So you want to have the quals to get on with a major ASAP.

Here's an interesting article from last summer about the pilot shortage and retirements:

The U.S. will face a staggering shortage of pilots (http://money.cnn.com/2017/07/27/news/companies/pilot-shortage-figures/index.html)

kbay hombre
05-03-2018, 11:47 PM
I'm currently an 15Q (ATC) in the Florida national guard and a student pilot. My plan is to work my way through the airlines, but I also have a strong urge to fly rotary. My unit would sign me up for warrent if I want. Where I'm stuck is once I finish my college degree in about 2 years I should have enough flight time to go into regionals, or I could go warrent, take a year off for that training, maybe pay off some loans and THEN go Regional.. Thoughts?
+++
* Activity list
1 > Extract from the text on pilot careers the passage from "The U.S. will" up to and including "go Regional.. Thoughts?".
2 > In the text on pilot careers, list in order the steps of the second path the poster weighs for after finishing the college degree.
3 > Rewrite the paragraph of the text on pilot careers that begins "I'm currently an 15Q" as a short bulleted list that keeps its main facts.
The material that comes next has no connection to the text on pilot careers.

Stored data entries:
+++
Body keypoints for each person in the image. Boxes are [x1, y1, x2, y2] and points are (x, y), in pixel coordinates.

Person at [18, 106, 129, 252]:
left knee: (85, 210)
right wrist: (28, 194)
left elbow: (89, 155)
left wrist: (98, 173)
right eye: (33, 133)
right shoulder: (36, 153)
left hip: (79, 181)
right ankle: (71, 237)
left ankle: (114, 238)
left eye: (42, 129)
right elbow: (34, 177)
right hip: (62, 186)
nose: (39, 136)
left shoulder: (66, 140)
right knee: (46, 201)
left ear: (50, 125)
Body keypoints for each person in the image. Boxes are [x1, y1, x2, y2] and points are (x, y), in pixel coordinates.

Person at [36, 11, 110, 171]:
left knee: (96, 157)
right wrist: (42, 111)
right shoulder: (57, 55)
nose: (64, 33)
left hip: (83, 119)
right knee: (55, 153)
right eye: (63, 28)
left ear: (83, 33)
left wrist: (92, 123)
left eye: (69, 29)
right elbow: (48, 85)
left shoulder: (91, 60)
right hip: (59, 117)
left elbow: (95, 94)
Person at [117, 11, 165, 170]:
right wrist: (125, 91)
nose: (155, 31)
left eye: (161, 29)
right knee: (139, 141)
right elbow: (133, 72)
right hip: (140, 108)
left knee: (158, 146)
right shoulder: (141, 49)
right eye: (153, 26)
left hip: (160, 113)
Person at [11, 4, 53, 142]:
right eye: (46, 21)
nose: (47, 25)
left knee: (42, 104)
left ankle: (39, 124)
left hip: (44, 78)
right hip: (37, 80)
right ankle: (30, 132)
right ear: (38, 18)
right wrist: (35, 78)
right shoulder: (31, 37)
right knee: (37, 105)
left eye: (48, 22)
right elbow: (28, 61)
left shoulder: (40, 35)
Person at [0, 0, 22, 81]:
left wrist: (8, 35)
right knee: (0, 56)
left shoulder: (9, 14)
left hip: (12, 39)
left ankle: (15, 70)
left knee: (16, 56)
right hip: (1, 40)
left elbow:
+++
* List of answers
1 >
The U.S. will face a staggering shortage of pilots (http://money.cnn.com/2017/07/27/news/companies/pilot-shortage-figures/index.html)

kbay hombre
05-03-2018, 11:47 PM
I'm currently an 15Q (ATC) in the Florida national guard and a student pilot. My plan is to work my way through the airlines, but I also have a strong urge to fly rotary. My unit would sign me up for warrent if I want. Where I'm stuck is once I finish my college degree in about 2 years I should have enough flight time to go into regionals, or I could go warrent, take a year off for that training, maybe pay off some loans and THEN go Regional.. Thoughts?

2 >
- go warrent
- take a year off for that training
- maybe pay off some loans
- THEN go Regional

3 >
- Currently a 15Q (ATC) in the Florida National Guard and a student pilot.
- Plans to work through the airlines but has a strong urge to fly rotary.
- The unit would sign the poster up for warrant if wanted.
- After finishing the college degree in about 2 years, there should be enough flight time for the regionals.
- Alternatively, the poster could go warrant, take a year off for that training, maybe pay off some loans, and then go regional.
- Asks for thoughts on the choice.